In my opinion, the high level APIs like Capybara don’t provide enough control (for example – being able to specify the explicit selector), but the low level APIs like webdriver don’t provide enough functionality. This is evident when I am using a language other than ruby (like C#) when I find myself writing a large number of web element extension methods because webdriver doesn’t provide any of them. A .set method is a classic example, even Simon Stewart writes a clearAndType method in his examples even though he wrote webdriver which sadly misses it (you must call .clear, and .send_keys).

My biggest concern about high level field APIs

But my biggest issue with the high level APIs is that I’ve frequently seen them used to write test scripts that are step by step interactions with a web form. Instead of thinking of a business application as that, people see it as a series of forms that you ‘fill in’. This means people create scenarios like Aslak Hellesøy included in his recent post about cucumber web steps (which uses Capybara) and the problems it has created.

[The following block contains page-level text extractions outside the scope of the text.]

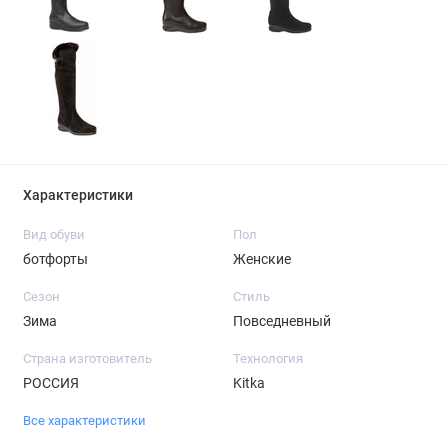
Характеристики
Вид обуви
Пол
ботфорты
Женские
Сезон
Стиль
Зима
Повседневный
Страна изготовитель
Технология
РОССИЯ
Kitka
Все характеристики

Scenario: Successful login
  Given a user "Aslak" with password "xyz"
  And I am on the login page
  And I fill in "User name" with "Aslak"
  And I fill in "Password" with "xyz"
  When I press "Log in"
  Then I should see "Welcome, Aslak"

I’m not saying it’s not possible to end up with something as ugly as above using other APIs, but I am saying the web form DSL style naturally relates to this: as the APIs look so similar to this style because that’s what the DSL was designed for: filling in forms. I’ve seen people frequently write generic, reusable cucumber steps to match the web form DSL like:

When /^I fill in "(.+)" with "(.+)"$/ do |value, field|
  fill_in field, :with => value

But this means you end up with less readable, less maintainable test scripts rather than business readable executable specifications.

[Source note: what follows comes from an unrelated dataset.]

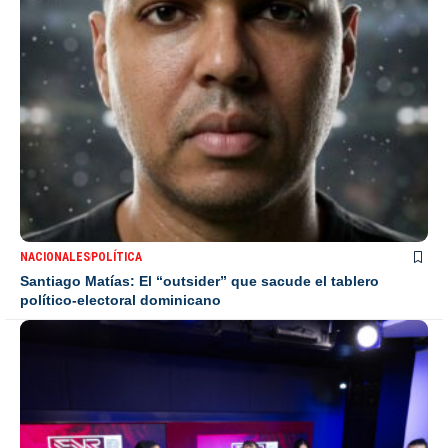
NACIONALES
POLÍTICA
Santiago Matías: El “outsider” que sacude el tablero
político-electoral dominicano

Ultimately what I am looking for in an automated web testing API is simplicity and full control. I personally find browser APIs like Watir-WebDriver and Watir give me this, and this is why I love them so. Your mileage may vary, you may like different styles of APIs better, but I’ve seen other APIs so badly abused by people not even thinking about it, so it makes sense to think about what you’re trying to achieve and whether what you’re doing is the right way.

Introducing the most elegant way to use webdriver with ruby

I have recently launched the most elegant way to use webdriver with ruby. It’s a collection of succinct examples of how to use watir-webdriver. I found it very enjoyable piecing together this information from various blog posts I have written, and organizing it in a structured, logical manner. I hope you find it useful.